Q - Que pensez-vous de la Finlande, qui négocie des garanties en échange de sa participation ?
R - Je comprends que certains pays veuillent obtenir des aménagements techniques afin de satisfaire leur parlement. Le respect de la démocratie est fondamental. Mais ce processus ne doit pas transformer l’accord du 21 juillet en une somme d’addition de demandes de collatéral de la part de tel ou tel État. Il ne peut pas y avoir de discussions derrière le rideau une fois que celui-ci est tombé, car cela entraînerait la défiance des marchés. Une solidarité à deux vitesses est absolument inconcevable !
Q - La Banque de France annonce une activité quasiment atone au troisième trimestre, êtes-vous à l’aise avec votre prévision de croissance pour 2011 (à 1,75%) ?
R - Oui, même si nous sommes évidemment très dépendants de la conjoncture mondiale. Je pense surtout qu’il ne faut pas se laisser engluer dans le scepticisme qui nourrit la défiance. Nous sommes lucides sur la situation, le gouvernement met tout en œuvre pour protéger une croissance convalescente.

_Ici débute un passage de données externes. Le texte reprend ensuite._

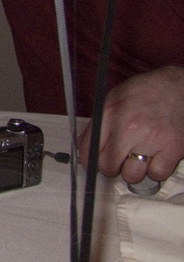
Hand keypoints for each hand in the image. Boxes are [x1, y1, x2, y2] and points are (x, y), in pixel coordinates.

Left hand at [79, 65, 183, 182]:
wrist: (179, 86)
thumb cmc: (147, 92)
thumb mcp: (115, 98)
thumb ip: (100, 122)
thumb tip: (86, 146)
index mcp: (110, 113)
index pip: (88, 149)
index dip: (90, 161)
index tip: (95, 163)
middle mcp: (128, 127)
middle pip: (108, 166)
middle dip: (111, 168)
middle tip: (119, 161)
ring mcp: (151, 139)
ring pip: (132, 175)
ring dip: (134, 171)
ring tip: (140, 157)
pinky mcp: (173, 148)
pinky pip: (157, 174)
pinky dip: (156, 170)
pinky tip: (157, 157)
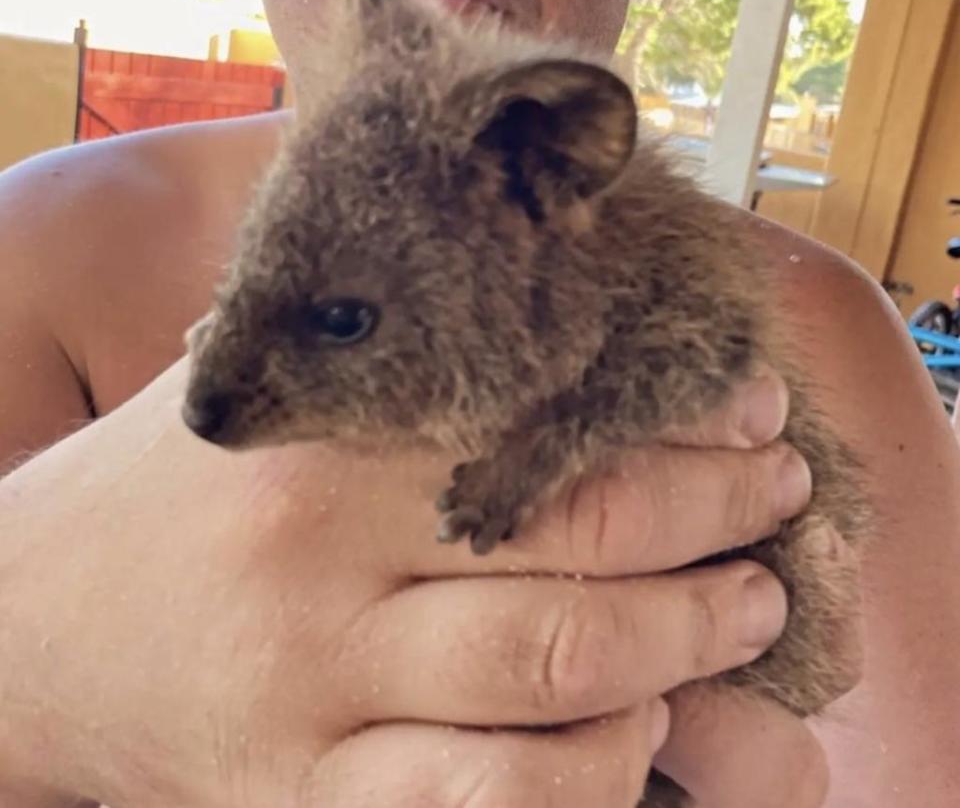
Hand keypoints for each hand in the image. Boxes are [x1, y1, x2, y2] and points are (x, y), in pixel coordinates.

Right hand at [0, 360, 824, 806]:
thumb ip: (363, 370)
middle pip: (569, 555)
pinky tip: (632, 731)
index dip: (668, 425)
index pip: (533, 427)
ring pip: (549, 690)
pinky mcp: (302, 801)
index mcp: (320, 454)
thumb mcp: (250, 406)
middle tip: (777, 506)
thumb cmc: (154, 500)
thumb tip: (501, 316)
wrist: (23, 632)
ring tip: (737, 612)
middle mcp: (322, 573)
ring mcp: (315, 701)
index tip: (750, 411)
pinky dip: (586, 778)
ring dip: (677, 654)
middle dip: (710, 532)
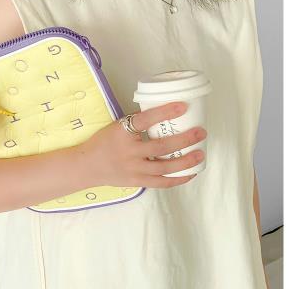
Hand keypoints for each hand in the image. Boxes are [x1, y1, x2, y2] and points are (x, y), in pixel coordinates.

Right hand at [76, 101, 207, 187]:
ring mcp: (133, 169)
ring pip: (164, 167)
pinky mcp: (136, 181)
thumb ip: (136, 124)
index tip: (183, 106)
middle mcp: (128, 152)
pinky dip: (177, 179)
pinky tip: (190, 173)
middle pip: (161, 147)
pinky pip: (160, 182)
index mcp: (122, 133)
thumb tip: (165, 116)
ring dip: (185, 161)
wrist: (87, 166)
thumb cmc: (103, 143)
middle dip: (184, 139)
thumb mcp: (116, 127)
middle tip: (200, 132)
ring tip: (200, 154)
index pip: (145, 120)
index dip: (165, 112)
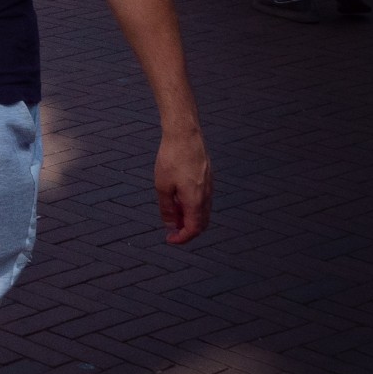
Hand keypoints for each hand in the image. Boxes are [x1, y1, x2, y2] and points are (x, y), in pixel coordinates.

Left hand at [154, 128, 212, 245]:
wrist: (184, 134)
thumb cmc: (172, 159)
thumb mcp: (162, 187)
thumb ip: (167, 208)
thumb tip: (169, 225)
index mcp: (196, 201)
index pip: (193, 229)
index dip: (182, 239)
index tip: (169, 240)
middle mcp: (207, 196)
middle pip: (201, 223)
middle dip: (186, 230)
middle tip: (171, 229)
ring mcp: (210, 186)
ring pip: (203, 211)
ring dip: (189, 217)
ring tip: (172, 212)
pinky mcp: (208, 177)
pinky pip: (203, 199)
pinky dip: (193, 206)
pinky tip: (179, 198)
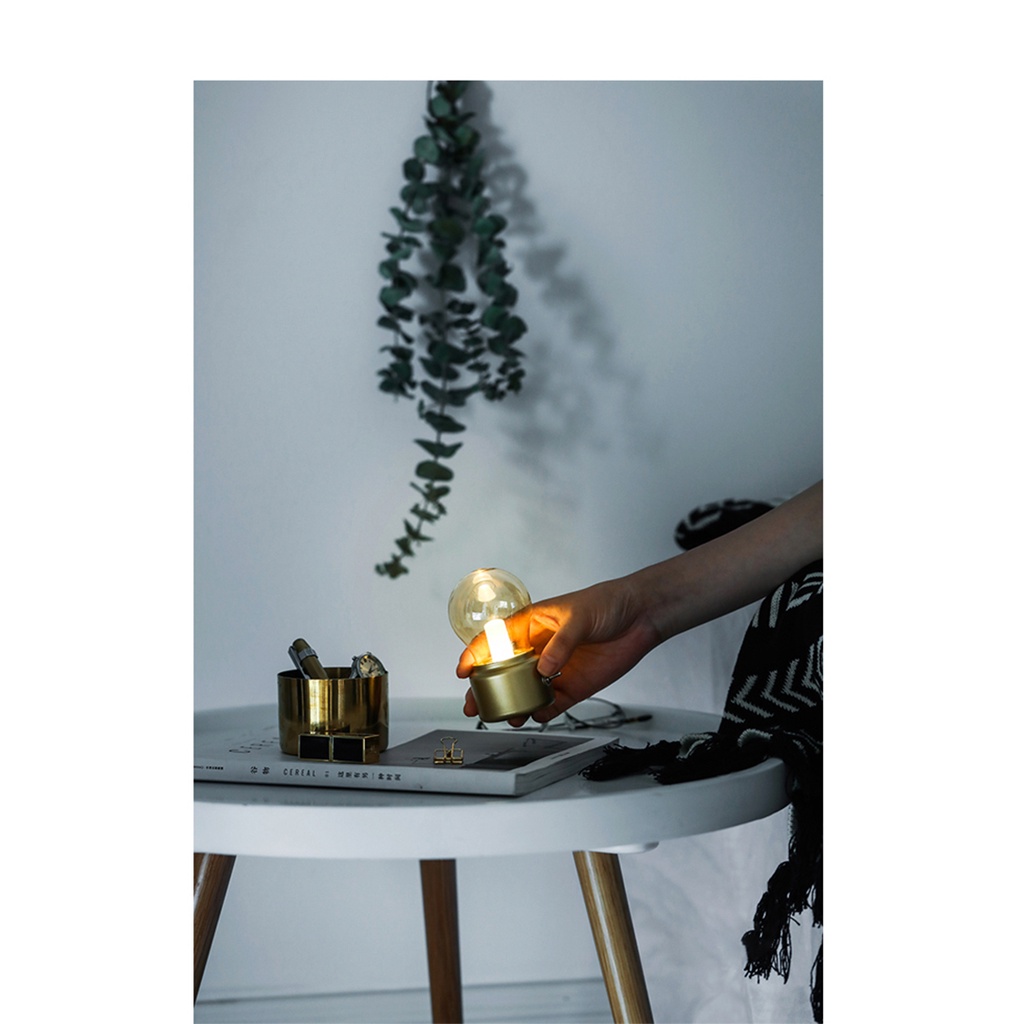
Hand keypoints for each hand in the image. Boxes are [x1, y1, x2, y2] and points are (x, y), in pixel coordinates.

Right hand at [456, 576, 660, 725]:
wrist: (640, 616)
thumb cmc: (606, 604)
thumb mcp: (579, 616)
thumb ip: (560, 643)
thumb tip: (542, 667)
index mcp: (531, 625)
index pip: (495, 640)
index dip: (474, 655)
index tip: (463, 672)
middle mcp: (539, 649)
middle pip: (503, 672)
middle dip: (485, 690)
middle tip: (473, 706)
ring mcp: (554, 669)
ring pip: (524, 692)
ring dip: (514, 705)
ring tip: (509, 716)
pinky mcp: (573, 686)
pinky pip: (552, 704)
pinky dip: (542, 712)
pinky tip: (537, 715)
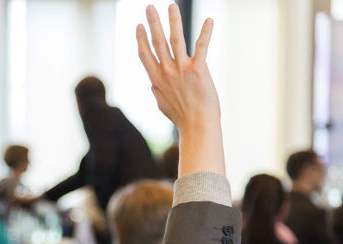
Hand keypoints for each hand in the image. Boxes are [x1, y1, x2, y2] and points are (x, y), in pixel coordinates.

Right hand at [137, 4, 224, 175]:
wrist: (197, 126)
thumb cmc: (181, 117)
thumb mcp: (162, 104)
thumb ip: (156, 90)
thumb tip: (152, 84)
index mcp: (156, 79)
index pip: (145, 54)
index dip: (141, 39)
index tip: (139, 26)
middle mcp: (167, 72)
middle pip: (157, 42)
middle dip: (152, 23)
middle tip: (149, 7)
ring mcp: (181, 70)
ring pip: (175, 39)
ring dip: (173, 21)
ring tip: (171, 6)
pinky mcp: (198, 70)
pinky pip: (202, 47)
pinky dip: (205, 33)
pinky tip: (209, 20)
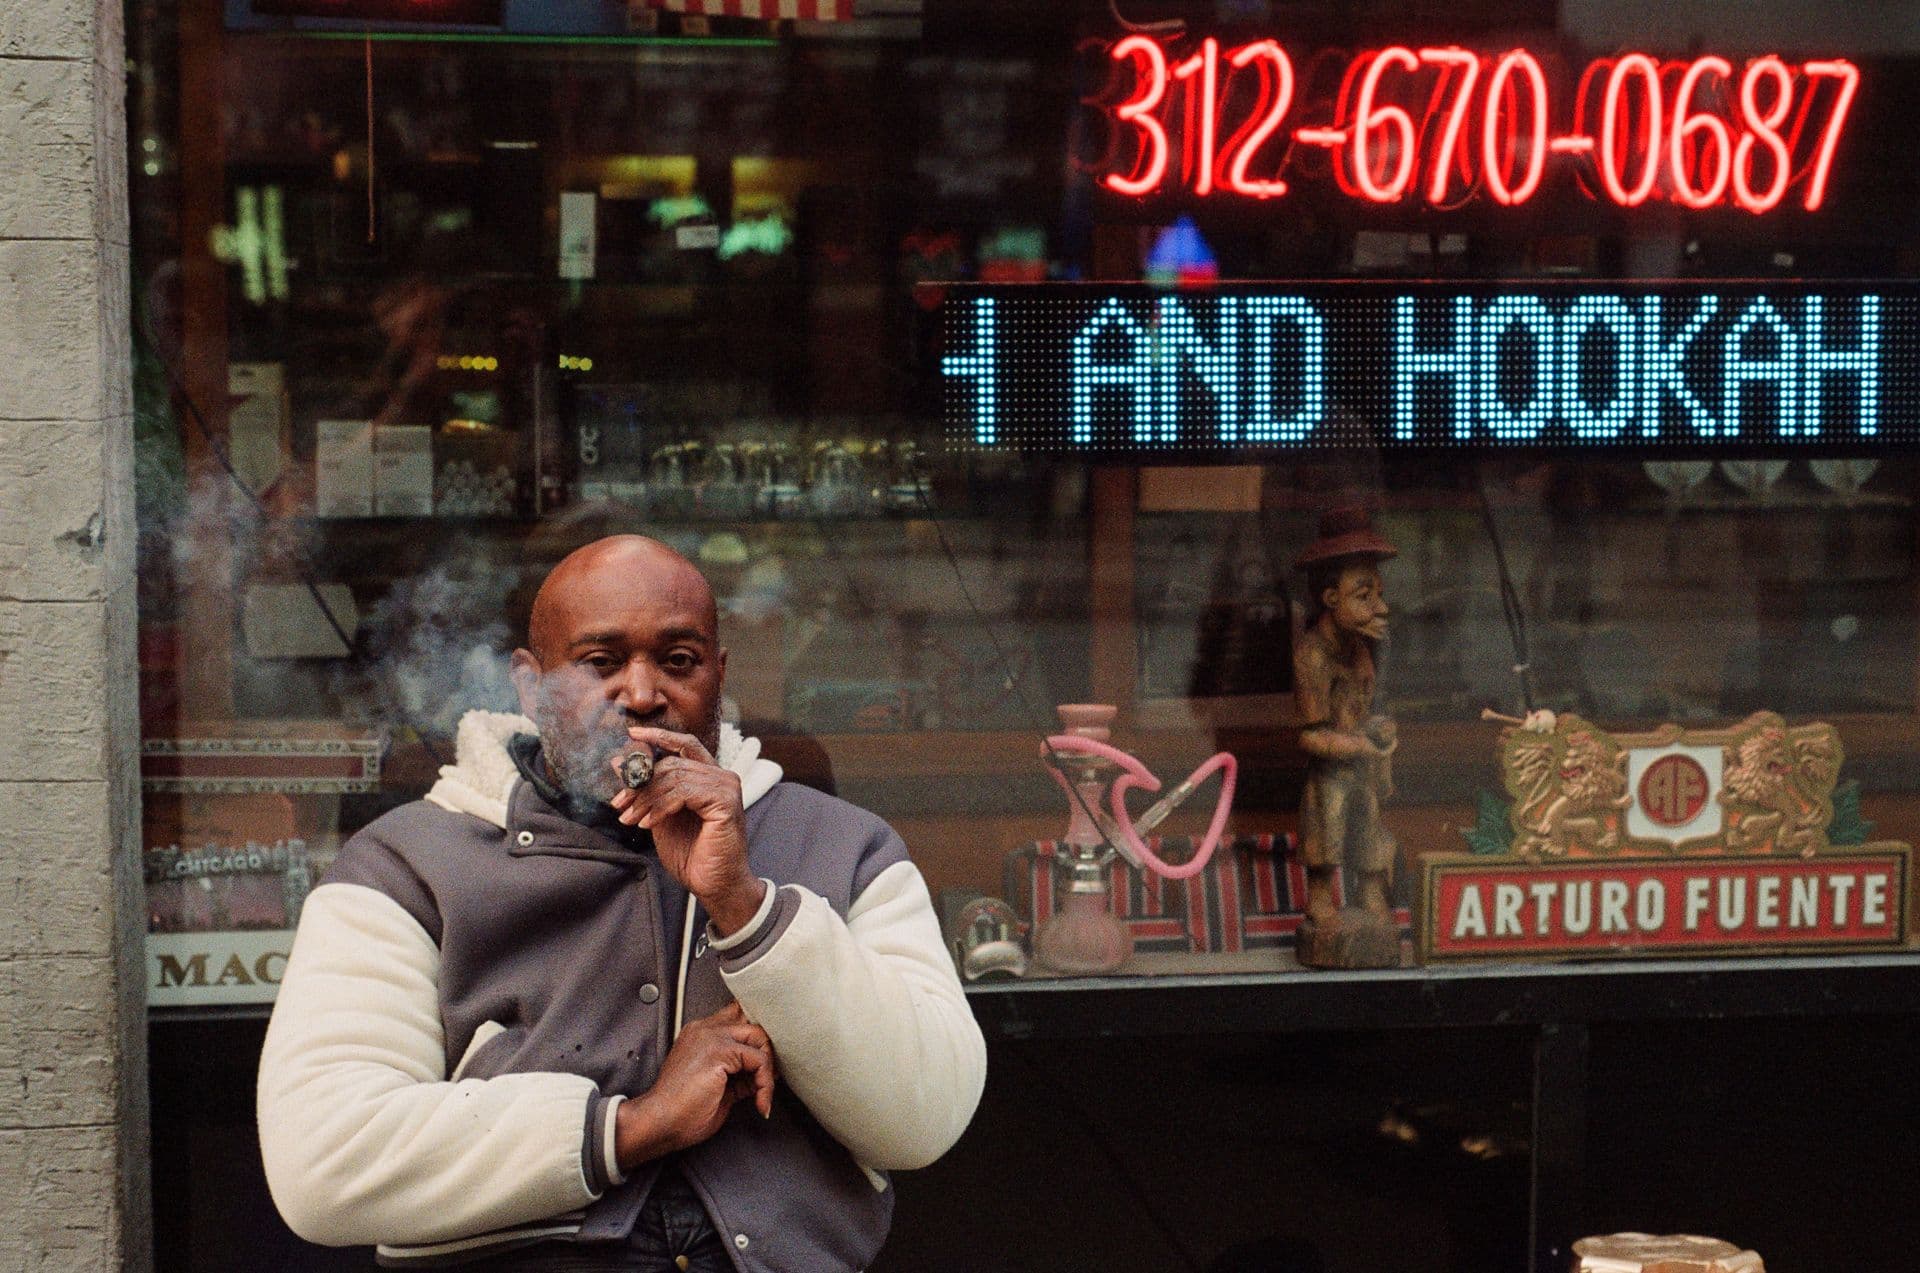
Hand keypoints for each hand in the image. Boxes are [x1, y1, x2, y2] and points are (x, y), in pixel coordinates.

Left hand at [609, 726, 764, 935]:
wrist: (713, 884)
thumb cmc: (692, 854)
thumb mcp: (660, 816)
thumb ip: (645, 790)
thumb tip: (619, 763)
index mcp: (709, 776)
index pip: (684, 744)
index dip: (658, 736)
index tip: (631, 734)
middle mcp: (722, 776)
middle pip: (672, 763)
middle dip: (639, 782)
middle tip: (619, 804)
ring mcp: (727, 786)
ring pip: (674, 777)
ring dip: (645, 799)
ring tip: (631, 819)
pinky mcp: (726, 801)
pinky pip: (684, 792)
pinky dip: (660, 807)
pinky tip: (649, 824)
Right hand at [614, 1003, 775, 1169]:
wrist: (659, 1123)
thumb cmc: (682, 1113)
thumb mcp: (718, 1087)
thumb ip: (739, 1073)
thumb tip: (763, 1074)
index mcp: (700, 1034)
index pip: (737, 1015)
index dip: (756, 1037)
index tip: (766, 1063)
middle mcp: (705, 1029)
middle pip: (753, 1022)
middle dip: (768, 1052)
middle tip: (768, 1080)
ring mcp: (711, 1037)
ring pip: (759, 1037)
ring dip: (768, 1069)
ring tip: (763, 1095)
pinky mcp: (719, 1051)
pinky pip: (759, 1059)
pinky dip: (766, 1084)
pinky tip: (760, 1102)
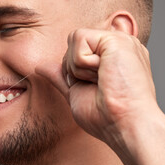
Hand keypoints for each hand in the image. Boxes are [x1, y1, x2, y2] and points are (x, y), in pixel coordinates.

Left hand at [37, 29, 159, 150]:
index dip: (75, 73)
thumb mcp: (77, 94)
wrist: (124, 126)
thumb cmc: (107, 118)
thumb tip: (40, 66)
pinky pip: (79, 38)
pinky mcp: (116, 39)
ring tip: (103, 81)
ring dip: (79, 68)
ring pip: (74, 39)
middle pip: (73, 45)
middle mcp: (120, 46)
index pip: (78, 52)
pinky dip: (82, 63)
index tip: (96, 91)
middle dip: (75, 70)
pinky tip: (104, 75)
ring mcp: (120, 41)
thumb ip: (62, 77)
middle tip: (99, 87)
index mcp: (115, 57)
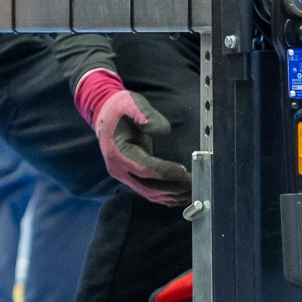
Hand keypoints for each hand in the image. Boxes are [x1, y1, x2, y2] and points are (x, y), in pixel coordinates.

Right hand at [84, 82, 191, 204]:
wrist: (105, 113)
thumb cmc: (121, 108)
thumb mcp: (133, 105)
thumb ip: (147, 116)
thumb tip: (164, 131)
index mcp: (118, 152)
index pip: (145, 168)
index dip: (166, 172)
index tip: (186, 172)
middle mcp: (118, 169)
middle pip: (149, 187)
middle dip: (174, 188)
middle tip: (196, 185)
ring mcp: (123, 175)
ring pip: (150, 193)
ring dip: (172, 196)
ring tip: (193, 193)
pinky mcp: (129, 177)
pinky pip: (148, 192)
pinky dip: (165, 197)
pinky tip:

Q - Entre austérité, fin des mesures de relance, arrivée de la présidentielle qui gèle les initiatives, le gouvernement est bloqué pour prendre des mesures stimulant l’économie. Comment peut-on rebondir ?
R - Tout simplement parce que la stratégie de ce gouvernement repose sur deux piliers : des économies qui remettent les finances publiques sur la bonne trajectoire, et une stratégie de croissance. Sur quoi repose-t-elle ? D’abord l’État providence qui active la solidarité avec les plus démunis ; ensuite un pouvoir d’achat préservé qui soutient la consommation ; et enfin des investissements dans l’avenir et l’innovation qui créeront la croissance de demain. Nous sommes sur un chemin de crête, il faut mesurer chaque pas l’un après l’autre.
(…)
Q - Dans le contexte dégradé de nos finances publiques, l’idée des privatisations revient en force. Vous êtes contre. Pourquoi ?
R - Des cessions d’actifs détenus par l’État ne sont pas à l’agenda gouvernemental. Pour réduire les déficits, nous faisons des réformes de structures, pas des opérations financières ponctuelles. Je ne suis pas là pour brader les bijoux de famille.